## EXTRAIT DU TEXTE
____________________

Héloïse avait prié Abélard de l’éclairer sur deux points : il a répondu au premier dans la lettre précédente ; il va entamer le second. L’objet de la seconde demande d’Héloïse était une règle pour les religieuses du Paraclet : il trace cette règle dans cette lettre, ou plutôt dans ce livre, où les citations des saints Pères forment comme un bouquet de fleurs. Il appelle ce traité tripartit, parce qu’il y traite des trois vertus principales des moines : la continence, la pauvreté volontaire et le silence. Il met à la tête de la congrégation sept sœurs officières chargées de veiller aux choses qui regardent les âmes et à celles qui concernent les besoins temporels ou corporels. Il permet aux religieuses l’usage de la viande trois fois par semaine, et l’usage modéré du vin. Il règle avec une sage précision tous les détails de la vie monastique.


Déjà j’ai satisfait, dans la mesure de mes forces, à la première de vos demandes ; il me reste à m’occuper de la seconde, avec la grâce de Dieu, pour répondre à vos désirs et à ceux de vos filles spirituelles.

____________________

## TRAVAIL DEMANDÉ
Réécrivez le passage du texte sur la règle du Paraclet qui va de « Déjà j’ai satisfait, dans » jusqu'à « vos filles spirituelles. » inclus, en remplaçant « demandes » par « requêtes ».

____________________

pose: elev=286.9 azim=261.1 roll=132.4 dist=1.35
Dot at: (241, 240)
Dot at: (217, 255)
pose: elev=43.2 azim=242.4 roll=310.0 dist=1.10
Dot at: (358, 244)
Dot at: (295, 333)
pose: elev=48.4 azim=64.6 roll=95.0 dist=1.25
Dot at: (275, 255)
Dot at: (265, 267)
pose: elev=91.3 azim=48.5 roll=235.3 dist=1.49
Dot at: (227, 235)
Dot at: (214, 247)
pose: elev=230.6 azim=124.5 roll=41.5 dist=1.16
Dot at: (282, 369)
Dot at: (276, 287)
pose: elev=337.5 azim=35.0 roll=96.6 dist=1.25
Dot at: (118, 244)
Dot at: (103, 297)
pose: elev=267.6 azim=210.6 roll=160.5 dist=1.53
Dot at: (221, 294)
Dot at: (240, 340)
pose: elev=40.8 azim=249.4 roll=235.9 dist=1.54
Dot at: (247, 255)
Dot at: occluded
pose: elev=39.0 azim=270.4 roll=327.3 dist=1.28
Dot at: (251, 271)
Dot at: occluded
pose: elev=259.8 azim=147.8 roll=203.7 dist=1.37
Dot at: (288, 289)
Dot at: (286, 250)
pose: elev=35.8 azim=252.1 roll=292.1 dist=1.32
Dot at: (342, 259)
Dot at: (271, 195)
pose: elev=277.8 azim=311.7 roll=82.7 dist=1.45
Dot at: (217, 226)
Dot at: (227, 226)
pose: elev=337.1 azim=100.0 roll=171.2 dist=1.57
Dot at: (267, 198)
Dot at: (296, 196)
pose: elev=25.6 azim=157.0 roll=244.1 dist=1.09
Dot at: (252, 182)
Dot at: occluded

____________________

## EN RÉPONSE
Déjà j’ai satisfait, dans la mesure de mes forces, à la première de vos requêtes ; il me reste à m’occuper de la seconde, avec la grâce de Dieu, pour répondre à vos désirs et à ceux de vos filles spirituelles.